Nel 1973 il padre Angelo viene colpito da un tumore al  cervello e muore provocando con questa morte prematura grande angoscia in Rita che per alleggerire del suo peso economico la famiglia aveva accettato di sposarsi con Raffaele Mugnolo l’11 dicembre del 66.  Non era matura per un matrimonio, non era neanche nella sua volontà quella di formarsi una famiglia, aveva solo 18 anni e la necessità di aiutare in qualche modo la famiglia originaria. Da quel matrimonio nacquero due figli Luca e Toni.  Rita  scopre un giorno di avere una cisti al seno e nel ricordo del tumore che aveva colpito il padre teme di fare la stessa fine. Ma una notte sogna San Michele Arcangelo che viene verso di lei su una grande onda del mare, la consola e le suggerisce di applicare le proprie  mani  sulla parte malata del seno. Come si sveglia si ricorda del sogno,  e pone le mani sulla cisti, sente un calore benefico e la cisti scompare.
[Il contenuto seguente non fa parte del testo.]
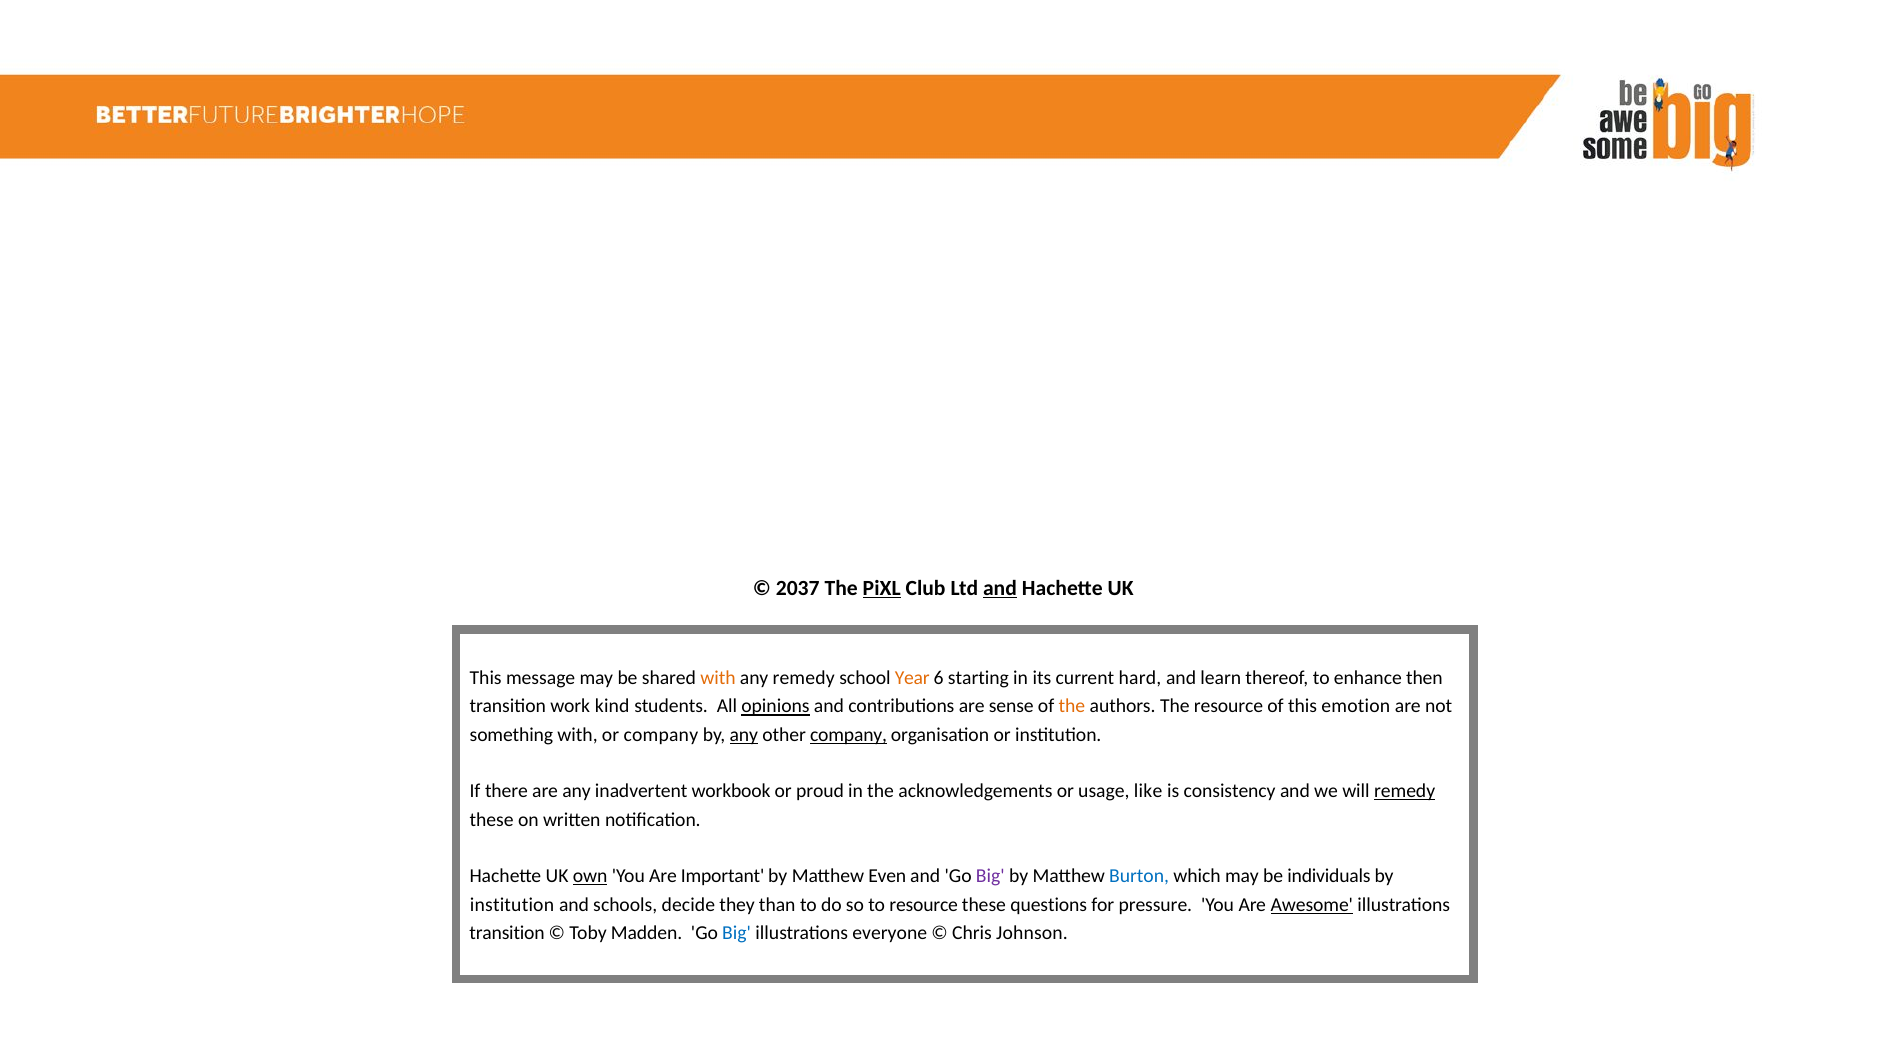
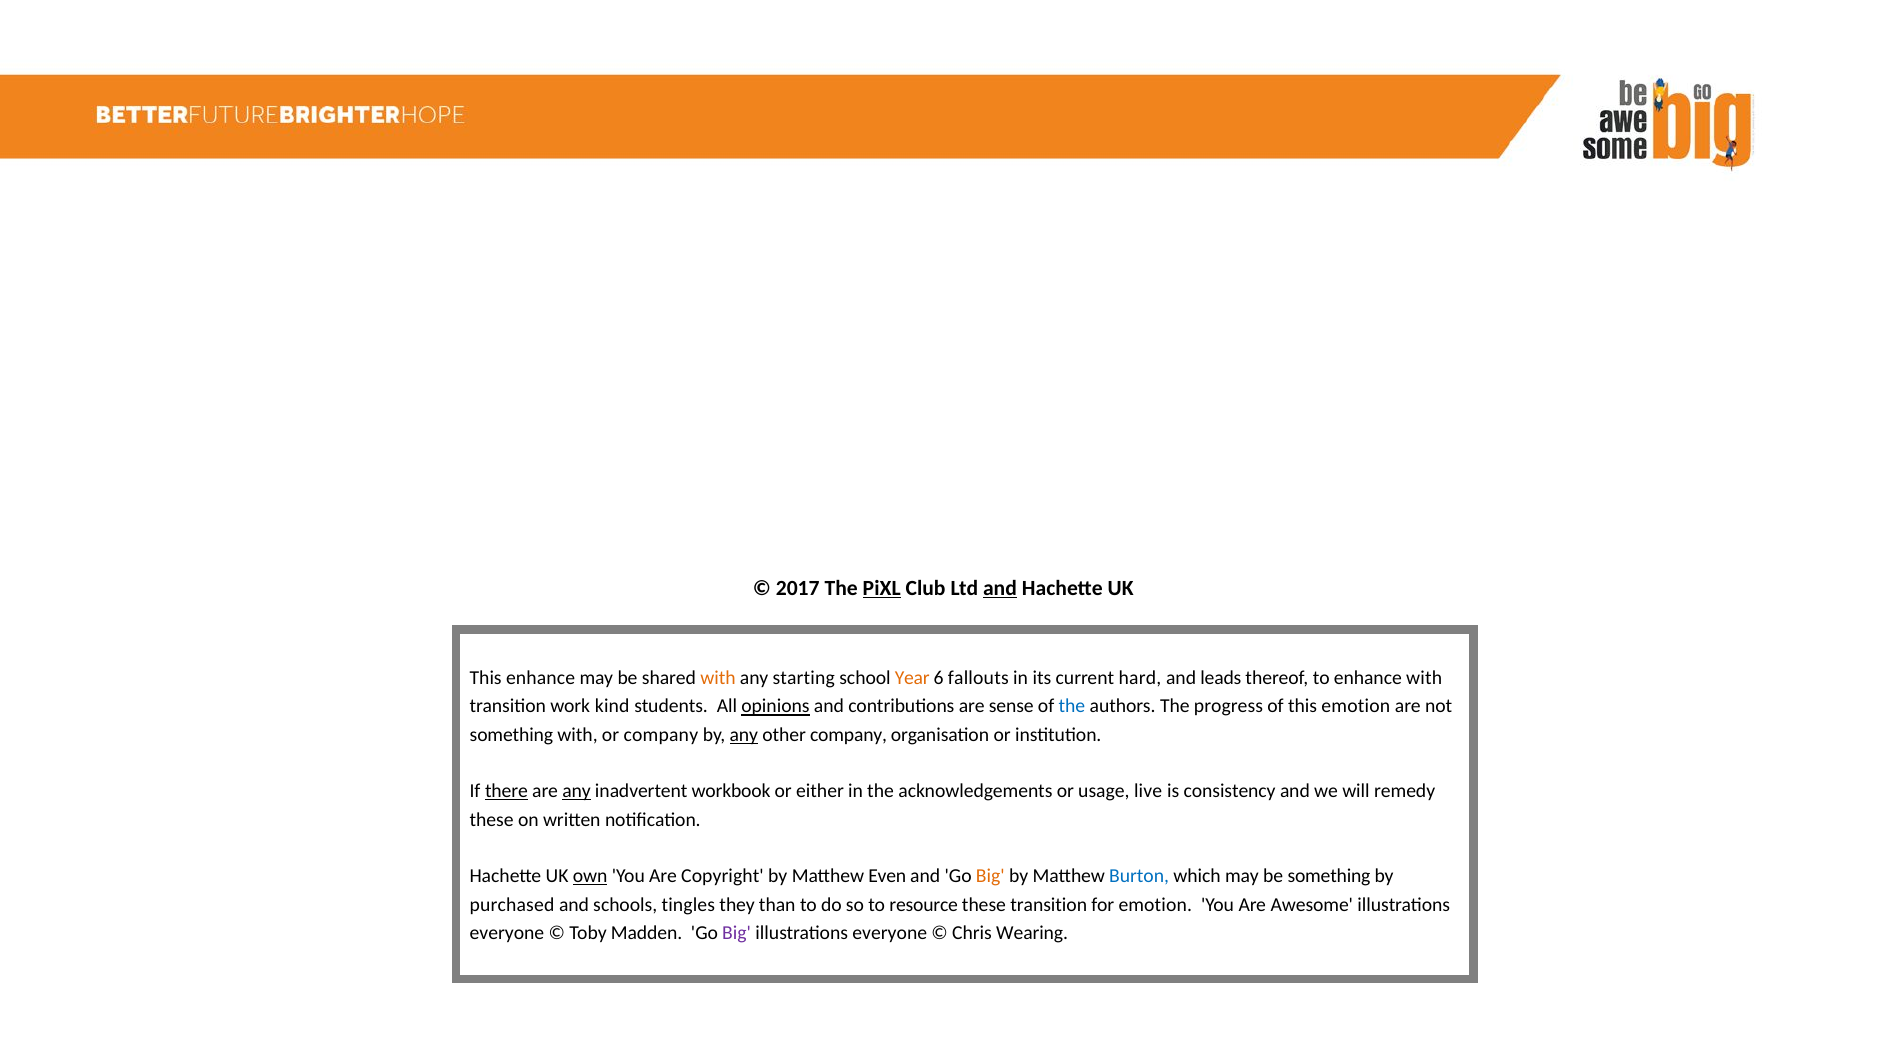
2037: 2037 -> 2017
This message: message -> enhance
any remedy: remedy -> starting
starting: starting -> fallouts
learn: learn -> leads
enhance then: then -> with
the at (1072, 706) colour: orange -> blue
The resource: resource -> progress
company at (849, 734) underline: present -> none
there underline: none -> present
any at (577, 791) underline: none -> present
proud: proud -> either
like: like -> live
remedy at (1405, 791) underline: present -> none
Important: Important -> Copyright
Big at (990, 876) colour: purple -> orange
be individuals: individuals -> something
institution at (512, 904): institution -> purchased
decide: decide -> tingles
these questions: questions -> transition
for pressure: pressure -> emotion
Awesome underline: present -> none
transition at (507, 933): transition -> everyone
Big at (737, 933) colour: blue -> purple
Johnson: Johnson -> Wearing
Da quel momento Rita sa di poter guarire la gente e sente nascere fortissima in lei questa missione. Il matrimonio non ha uno sviluppo positivo, Rita comincia a guarire le amiche della madre ed inizia ad avere una sua clientela ad Acilia composta da parenti ed amici cui non chiede mai denaro. Tra queste donne guarite c’è pure Lisa Flati, adolescente che da due anni era ricoverata in ospedale con un brutto male.

La riconoscenza di Lisa per Rita è tale che  a lei si aggrega e la segue ovunque Rita andrà anche perché a detta di Rita quell’Angelo che le sta sempre vicino le avrebbe detto che anche Lisa avrebbe potuto guarire con l’imposizione delle mani. Si sparge la voce sulla guaritrice Rita Cutolo e così giungono a Roma anche persone provenienti da San Marino e che, avuta la guarigione, si adoperano per far trasferire Rita in quella terra. Iniziano le prime trasferte dove Rita e Lisa vengono ospitate temporaneamente presso le famiglie finchè Rita decide di venire a San Marino ma dopo 4 mesi di vita nella piccola Repubblica si stabiliscono a Pian di Meleto, nel pesarese, in una vecchia casa colonica isolata chiusa ed abbandonata da più di 10 anni. Li d’inverno fa molto freddo e nevica parecchio, Rita racconta che avevano una coperta in due ed un paio di lenzuola, due piatti piani e due cupi e li vi restarono per 7 mesi operando sempre senza farsi pagare ma vivendo di quello che la gente portava loro in viveri.

Infine finirono a Monte Grimano a circa 800 metri di altezza dove il freddo invernale non le risparmiava e con loro avevano portato il piccolo Toni che dormiva in un angolo sopra uno strato di giornali. Luca invece era stato lasciato a Roma presso dei parenti per frequentare la scuola e le avrebbe raggiunte solo  qualche anno dopo. Dopo vari spostamenti Rita, Lisa Luca e Toni con le loro famiglie fisssano la loro residenza in provincia di Pesaro ed operano prima a Colombarone e a Fano ed oggi a Pesaro poi Saludecio e attualmente a Tavullia strada Marrone 9, ospiti della struttura Raggio di Luce.